*** Opening SUPPLIED MATERIAL ***

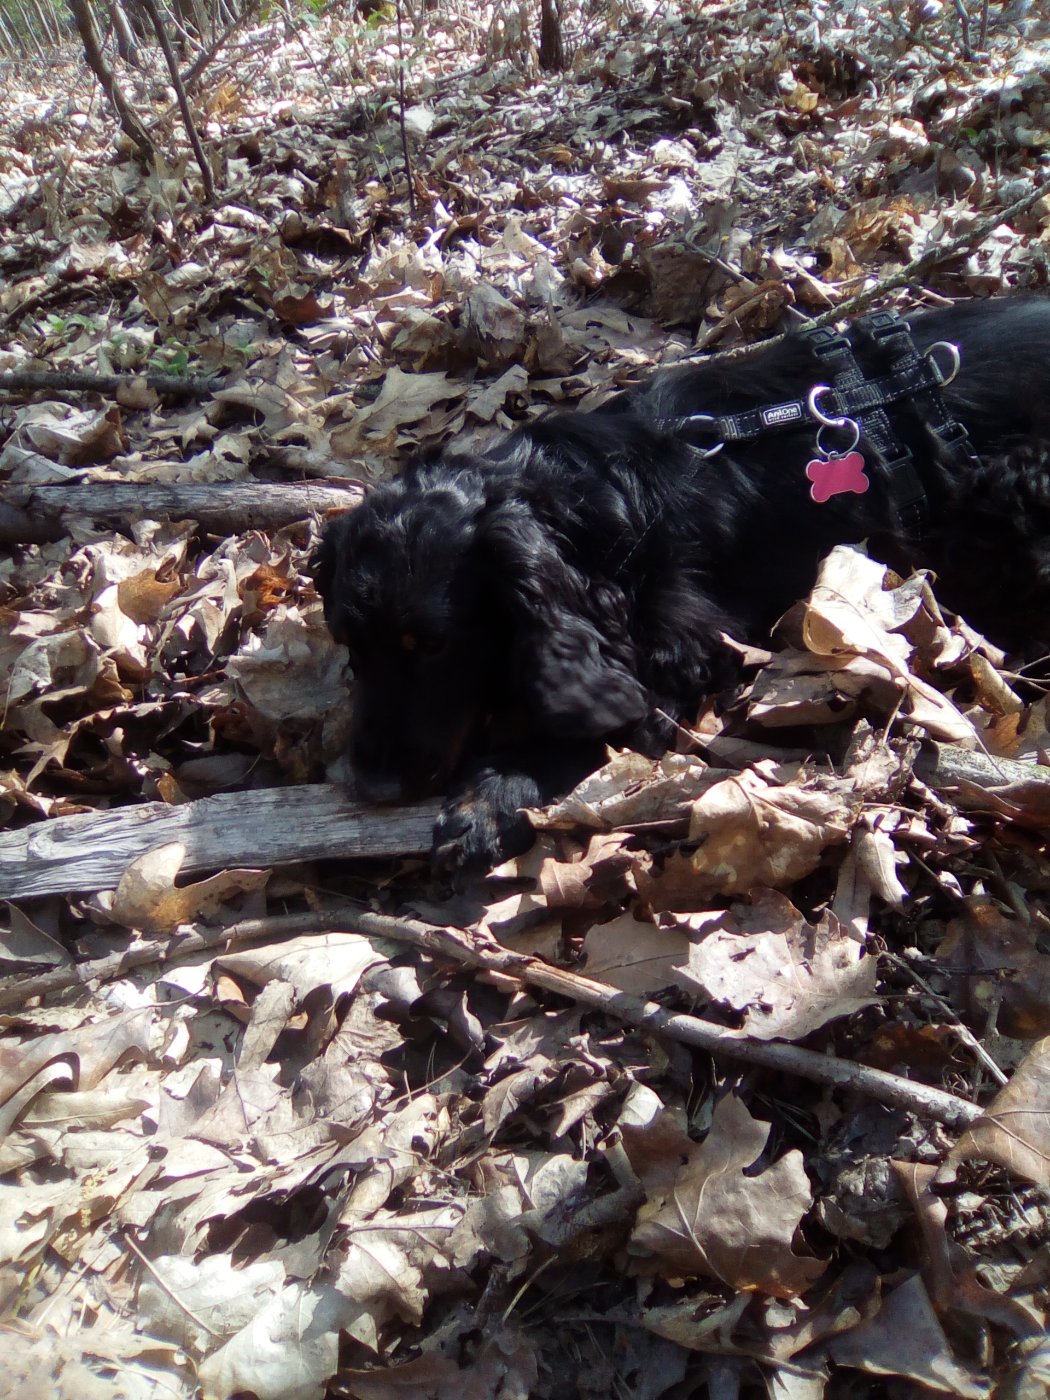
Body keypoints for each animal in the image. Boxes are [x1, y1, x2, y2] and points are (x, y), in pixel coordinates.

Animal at [314, 296, 1050, 872]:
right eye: (350, 647)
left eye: (433, 645)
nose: (373, 786)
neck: (587, 509)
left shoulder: (684, 651)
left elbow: (598, 720)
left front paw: (488, 800)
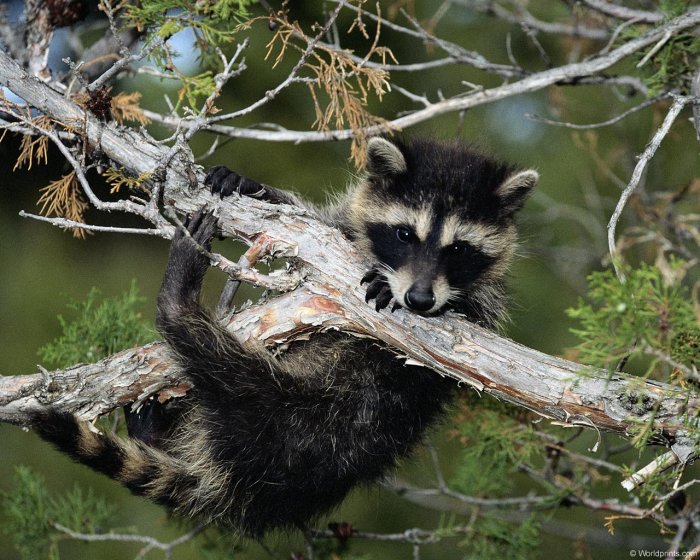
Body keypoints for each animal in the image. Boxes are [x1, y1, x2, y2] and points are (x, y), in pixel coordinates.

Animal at [30, 138, 540, 536]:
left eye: (458, 249)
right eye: (404, 234)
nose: (418, 299)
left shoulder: (478, 308)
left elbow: (462, 330)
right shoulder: (344, 231)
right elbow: (316, 224)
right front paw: (260, 189)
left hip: (308, 418)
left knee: (232, 372)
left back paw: (180, 305)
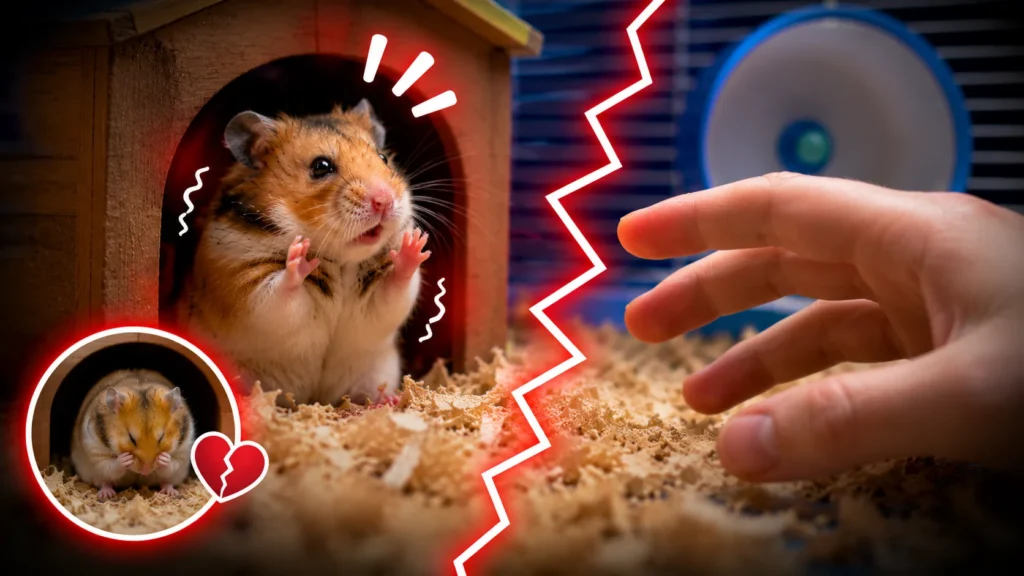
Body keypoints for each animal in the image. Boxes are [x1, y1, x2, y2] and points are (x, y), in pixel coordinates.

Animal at [70, 369, 196, 500]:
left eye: (161, 437)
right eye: (131, 438)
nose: (145, 472)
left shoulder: (182, 453)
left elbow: (172, 464)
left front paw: (163, 458)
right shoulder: (95, 452)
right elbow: (110, 466)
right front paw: (125, 459)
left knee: (166, 481)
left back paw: (171, 492)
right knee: (105, 482)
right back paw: (106, 493)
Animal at [178, 100, 430, 406]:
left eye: (383, 158)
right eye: (321, 167)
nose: (384, 201)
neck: (341, 260)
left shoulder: (376, 298)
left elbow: (395, 289)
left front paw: (413, 245)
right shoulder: (243, 283)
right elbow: (278, 295)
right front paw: (300, 257)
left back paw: (386, 401)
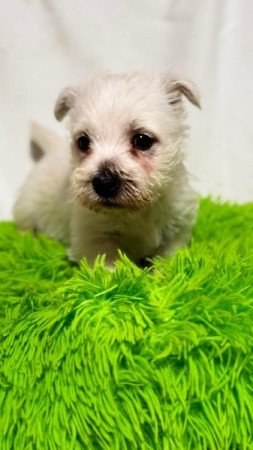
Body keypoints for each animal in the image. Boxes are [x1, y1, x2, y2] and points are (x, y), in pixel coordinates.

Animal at [13, 71, 200, 268]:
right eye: (83, 142)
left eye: (142, 140)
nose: (104, 182)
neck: (138, 210)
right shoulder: (95, 239)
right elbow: (108, 267)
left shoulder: (176, 233)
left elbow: (166, 262)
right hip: (27, 207)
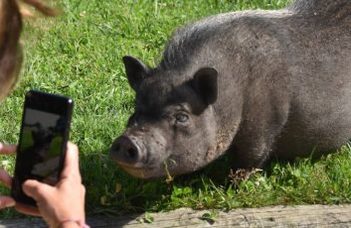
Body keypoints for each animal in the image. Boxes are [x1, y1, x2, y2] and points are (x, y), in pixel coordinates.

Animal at [110, 0, 351, 178]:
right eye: (135, 112)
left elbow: (251, 156)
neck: (232, 93)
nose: (126, 140)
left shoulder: (263, 122)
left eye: (182, 116)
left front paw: (234, 182)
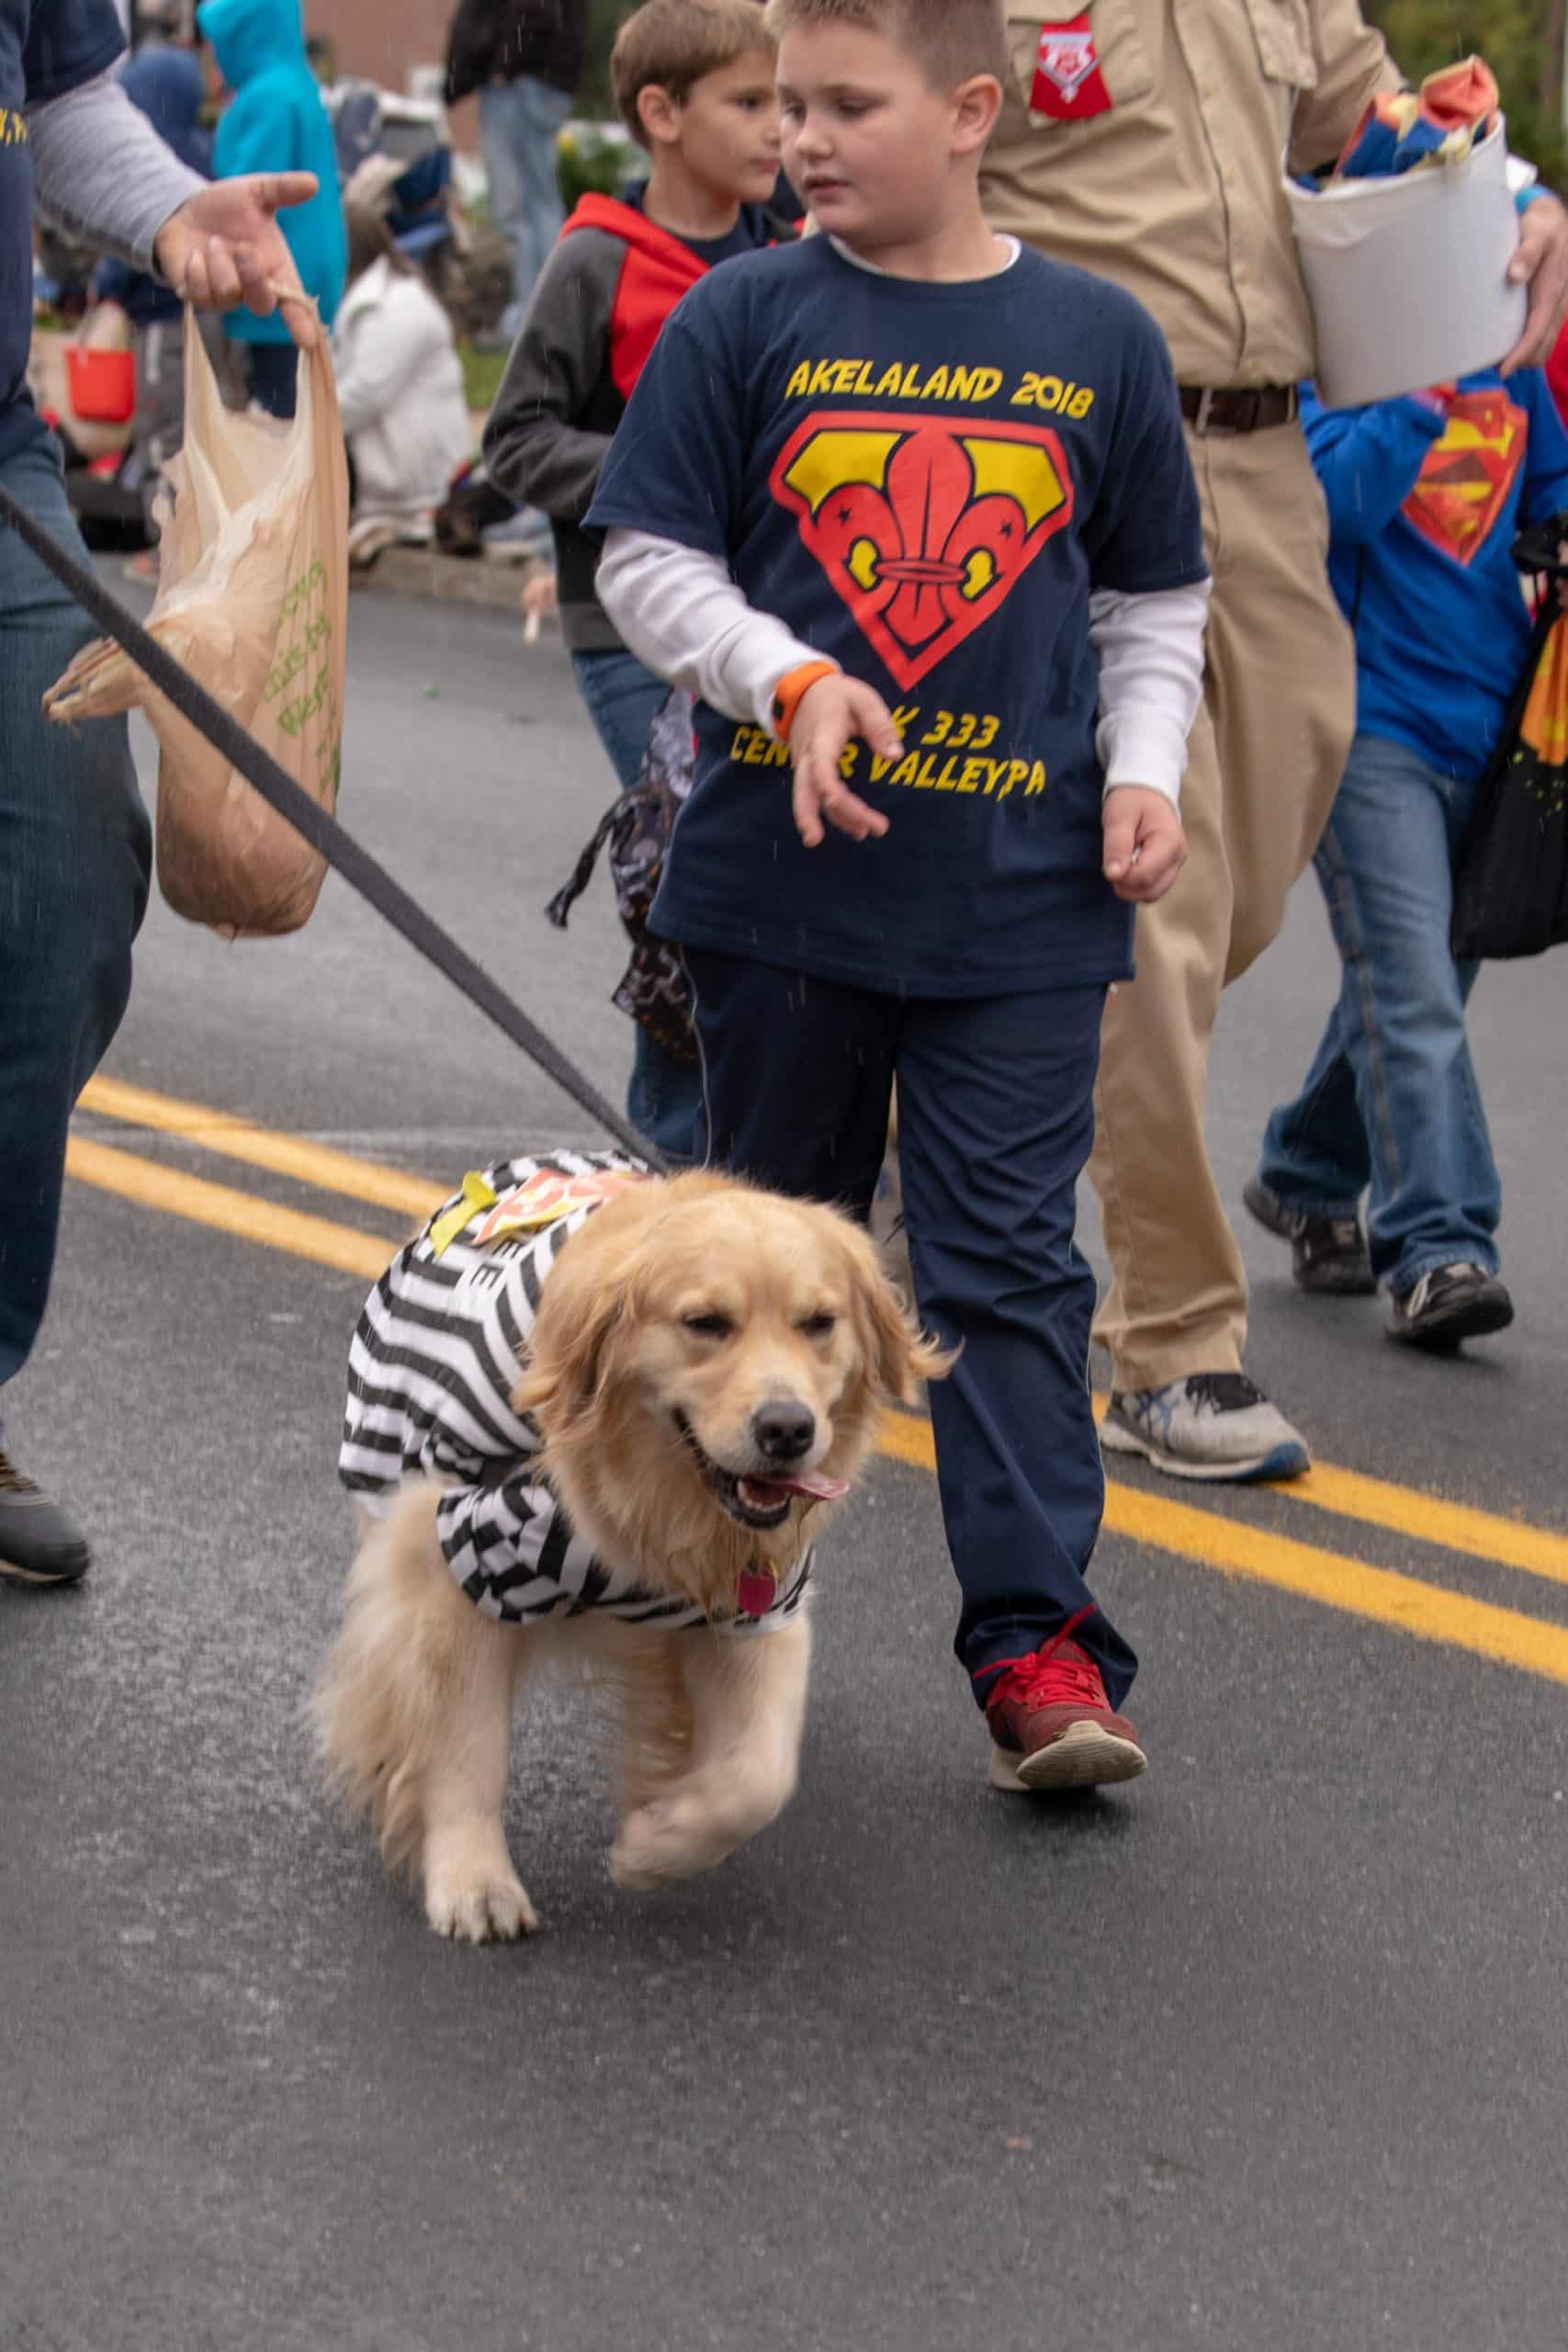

*** Closing SUPPLIED MATERIAL ***

### TASK REQUIREMENTS
Take the line containing "right eye: (131, 438)" through the last line of the material and retype exactly those lines, both ends included, with no pictures.

### EXERCISE RESPONSE
right eye: (131, 438)
nose: (145, 472)
left shoulder: (182, 453)
left elbow: (172, 464)
left front paw: (163, 458)
right shoulder: (95, 452)
right elbow: (110, 466)
right front paw: (125, 459)
left knee: (166, 481)
left back paw: (171, 492)
right knee: (105, 482)
right back paw: (106, 493)
Animal at [178, 100, 430, 406]:
left eye: (383, 158)
right eye: (321, 167)
nose: (384, 201)
neck: (341, 260)
left shoulder: (376, 298)
left elbow: (395, 289)
left front paw: (413, 245)
right shoulder: (243, 283)
right elbow: (278, 295)
right front paw: (300, 257)
left back paw: (386, 401)
Body keypoints for each animal in the image. Boxes are [x1, y1, x2, y2] and points are (x, y), in pixel coordinates.

Animal at [13, 71, 200, 268]:
right eye: (83, 142)
left eye: (142, 140)
nose: (104, 182)
neck: (138, 210)
right shoulder: (95, 239)
right elbow: (108, 267)
left shoulder: (176, 233)
left elbow: (166, 262)
right hip: (27, 207)
Body keypoints for each animal in the image. Boxes are [x1, y1, x2, y2] and points are (x, y), in pixel coordinates.

Animal at [110, 0, 351, 178]:
right eye: (135, 112)
left elbow: (251, 156)
neck: (232, 93)
nose: (126, 140)
left shoulder: (263, 122)
left eye: (182, 116)
left front paw: (234, 182)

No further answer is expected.